## STATED PROBLEM:
Convert every line of the material below into a numbered list and drop all blank lines.

## Dataset entries:
_ _ _ _
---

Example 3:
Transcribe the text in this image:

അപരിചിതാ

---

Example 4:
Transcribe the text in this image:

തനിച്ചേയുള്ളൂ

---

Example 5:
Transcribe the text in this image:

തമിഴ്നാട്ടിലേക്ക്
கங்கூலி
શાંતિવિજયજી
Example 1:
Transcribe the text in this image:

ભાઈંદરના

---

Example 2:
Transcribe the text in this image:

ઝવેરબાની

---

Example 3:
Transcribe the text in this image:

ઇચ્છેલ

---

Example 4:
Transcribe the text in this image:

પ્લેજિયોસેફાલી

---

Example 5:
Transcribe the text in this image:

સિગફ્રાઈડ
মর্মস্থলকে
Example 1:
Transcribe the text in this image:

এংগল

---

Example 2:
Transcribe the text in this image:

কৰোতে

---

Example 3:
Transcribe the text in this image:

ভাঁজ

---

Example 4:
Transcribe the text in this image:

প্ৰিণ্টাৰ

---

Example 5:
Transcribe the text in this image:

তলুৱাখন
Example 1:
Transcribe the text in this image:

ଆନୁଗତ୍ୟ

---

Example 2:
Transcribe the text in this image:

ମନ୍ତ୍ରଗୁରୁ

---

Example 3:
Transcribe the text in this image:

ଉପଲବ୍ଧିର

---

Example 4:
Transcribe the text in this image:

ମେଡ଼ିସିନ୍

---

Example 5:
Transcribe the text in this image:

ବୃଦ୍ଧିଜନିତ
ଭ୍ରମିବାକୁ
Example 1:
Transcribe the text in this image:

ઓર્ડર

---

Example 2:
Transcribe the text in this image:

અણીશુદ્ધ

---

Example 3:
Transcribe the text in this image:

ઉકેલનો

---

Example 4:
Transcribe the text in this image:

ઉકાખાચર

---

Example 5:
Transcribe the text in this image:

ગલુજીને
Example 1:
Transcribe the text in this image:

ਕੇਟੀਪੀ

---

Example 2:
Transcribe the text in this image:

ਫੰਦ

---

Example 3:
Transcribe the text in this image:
_ _ _ _
## WRITTEN RESPONSE:
1. ---
2. Example 3:
3. Transcribe the text in this image:
4. അപരിചിതാ
5. ---
6. Example 4:
7. Transcribe the text in this image:
8. തനിച്ചേയുള്ളൂ
9. ---
10. Example 5:
11. Transcribe the text in this image:
12. തമിഴ്നാട്ടിലേക്ക്
13. கங்கூலி
14. શાંતિવિજયજી
15. Example 1:
16. Transcribe the text in this image:
17. ભાઈંદરના
18. ---
19. Example 2:
20. Transcribe the text in this image:
21. ઝવેરબાની
22. ---
23. Example 3:
24. Transcribe the text in this image:
25. ઇચ્છેલ
26. ---
27. Example 4:
28. Transcribe the text in this image:
29. પ્લેજિયોસેફાલી
30. ---
31. Example 5:
32. Transcribe the text in this image:
33. સિગફ્રાઈડ
34. মর্মস্থলকে
35. Example 1:
36. Transcribe the text in this image:
37. এংগল
38. ---
39. Example 2:
40. Transcribe the text in this image:
41. কৰোতে
42. ---
43. Example 3:
44. Transcribe the text in this image:
45. ভাঁজ
46. ---
47. Example 4:
48. Transcribe the text in this image:
49. প্ৰিণ্টাৰ
50. ---
51. Example 5:
52. Transcribe the text in this image:
53. তলুৱাখন
54. Example 1:
55. Transcribe the text in this image:
56. ଆନୁଗତ୍ୟ
57. ---
58. Example 2:
59. Transcribe the text in this image:
60. ମନ୍ତ୍ରଗୁରୁ
61. ---
62. Example 3:
63. Transcribe the text in this image:
64. ଉପଲବ୍ଧିର
65. ---
66. Example 4:
67. Transcribe the text in this image:
68. ମେଡ଼ିସିନ୍
69. ---
70. Example 5:
71. Transcribe the text in this image:
72. ବୃଦ୍ଧିଜନିତ
73. ଭ୍ରମିବାକୁ
74. Example 1:
75. Transcribe the text in this image:
76. ઓર્ડર
77. ---
78. Example 2:
79. Transcribe the text in this image:
80. અણીશુદ્ધ
81. ---
82. Example 3:
83. Transcribe the text in this image:
84. ઉકેલનો
85. ---
86. Example 4:
87. Transcribe the text in this image:
88. ઉકાખાચર
89. ---
90. Example 5:
91. Transcribe the text in this image:
92. ગલુજીને
93. Example 1:
94. Transcribe the text in this image:
95. ਕੇਟੀਪੀ
96. ---
97. Example 2:
98. Transcribe the text in this image:
99. ਫੰਦ
100. ---
101. Example 3:
102. Transcribe the text in this image:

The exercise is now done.